I can’t find a way to use the second statement to filter the results in the first statement.

Aram · March 30, 2017, 2:07pm

Will <PingTest> always be the first node after the name of the adapter? If so, perhaps something like the following might work?

(preceding text of first ">" of following text of first "<" of previous line of it as trimmed string, preceding text of first "</status>" of following text of first "<status>" of next line of it as trimmed string) of lines whose (it as string contains "<PingTest>") of file "/tmp/test.xml"

jgo · March 30, 2017, 2:20pm

Aram,
dude, sweet.
-jgo

MattPeterson · March 30, 2017, 2:36pm

PingTest should always be the first value, but there are other values for each adaptor we want to get info from, like chkLocalHost in the provided example.

Aram · March 30, 2017, 3:12pm

Assuming the order and existence of the fields is consistent, you can still leverage the same approach for chkLocalHost with something like:

(preceding text of first “>” of following text of first “</” of next line of it as trimmed string, preceding text of first “” of following text of first “” of previous line of it as trimmed string) of lines whose (it as string contains “”) of file “R:\temp\test.xml”

MattPeterson · March 30, 2017, 5:27pm

Thanks, that works for this example, but we could have additional fields for each adaptor depending on the type of adaptor. So chkLocalHost will not always be the last item. Here is a example of what the xml could look like on some systems

<chknetconn>
        <en4>
                <PingTest>
                        <status>PASSED</status>
                </PingTest>
                <chkLocalHost>
                        <status>PASSED</status>
                </chkLocalHost>
                <Duplex>
                        <status>PASSED</status>
                </Duplex>
                <intSpeed>
                        <speed>100</speed>
                        <status>PASSED</status>
                </intSpeed>
        </en4>
        <en5>
                <PingTest>
                        <status>PASSED</status>
                </PingTest>
                <chkLocalHost>
                        <status>PASSED</status>
                </chkLocalHost>
        </en5>
</chknetconn>

Marjan · March 30, 2017, 11:45pm

If the file is not too big and if you don’t have other tags that start with “<en” you can try something like:

> ("en" & preceding text of first ">" of it, following text of first "<status>" of preceding text of first "</status>" of it) of substrings separated by "<en" whose (it contains "<status>" ) of concatenation "" of lines of file "/tmp/test.xml"

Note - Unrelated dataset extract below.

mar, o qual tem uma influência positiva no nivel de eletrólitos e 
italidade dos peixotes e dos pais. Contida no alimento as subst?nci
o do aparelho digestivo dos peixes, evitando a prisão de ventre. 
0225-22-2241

There are other slightly more complicated ways of doing this for any arbitrary tag but I think this one should work well in a lot of cases.

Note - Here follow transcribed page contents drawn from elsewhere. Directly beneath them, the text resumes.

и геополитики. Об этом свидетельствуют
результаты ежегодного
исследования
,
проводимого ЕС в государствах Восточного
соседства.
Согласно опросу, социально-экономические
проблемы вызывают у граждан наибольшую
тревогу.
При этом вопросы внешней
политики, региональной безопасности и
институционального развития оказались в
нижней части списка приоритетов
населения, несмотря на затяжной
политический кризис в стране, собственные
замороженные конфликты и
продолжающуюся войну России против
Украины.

JasonWalker · March 31, 2017, 3:26am

I feel that this can probably be cleaned up quite a bit but don’t know if I can keep looking at it right now.

There’s probably a very elegant regular expression to handle it. Here’s a not-very-elegant regex to handle interfaces named en1 through en10

q: (item 0 of it, preceding text of first ">" of following text of first "<" of item 1 of it, parenthesized parts 2 of matches(regex("(<status>)(.*)(</status>)")) of item 1 of it) of (following text of first "<" of preceding text of first ">" of it, matches(regexes(("<" & it & ">.*</" & it & ">" )of ("PingTest";"chkLocalHost"))) of it) of ((matches(regexes(("<en[" & it as string & "]>.*</en[" & it as string & "]>") of integers in (1,10))) of it as string)) of (matches(case insensitive regex("<chknetconn>.*</chknetconn>")) of concatenation of lines of file "c:\temp\test.xml")
A: en4, PingTest, PASSED
A: en4, chkLocalHost, PASSED
A: en5, PingTest, PASSED
A: en5, chkLocalHost, PASSED
T: 2.418 ms
I: plural ( substring, substring, substring )

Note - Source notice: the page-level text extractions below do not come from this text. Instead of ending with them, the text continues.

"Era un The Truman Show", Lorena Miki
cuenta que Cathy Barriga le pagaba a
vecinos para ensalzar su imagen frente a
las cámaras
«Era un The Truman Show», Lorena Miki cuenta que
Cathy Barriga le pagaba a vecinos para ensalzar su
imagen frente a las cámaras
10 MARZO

MattPeterson · April 3, 2017, 2:13pm

Nice work guys! Both solutions worked. I ended up using Marjan’s logic, here’s the statement I’m using:

> q: ("en" & preceding text of first ">" of it & ": " & following text of first "<status>" of preceding text of first "</status>" of it of following text of first "<PingTest>" of it) of substrings separated by "<en" whose (it contains "<PingTest>" ) of concatenation "" of lines of file "c:\test\test.xml"
> A: en4: PASSED
> A: en5: PASSED
> T: 1.702 ms
> I: plural string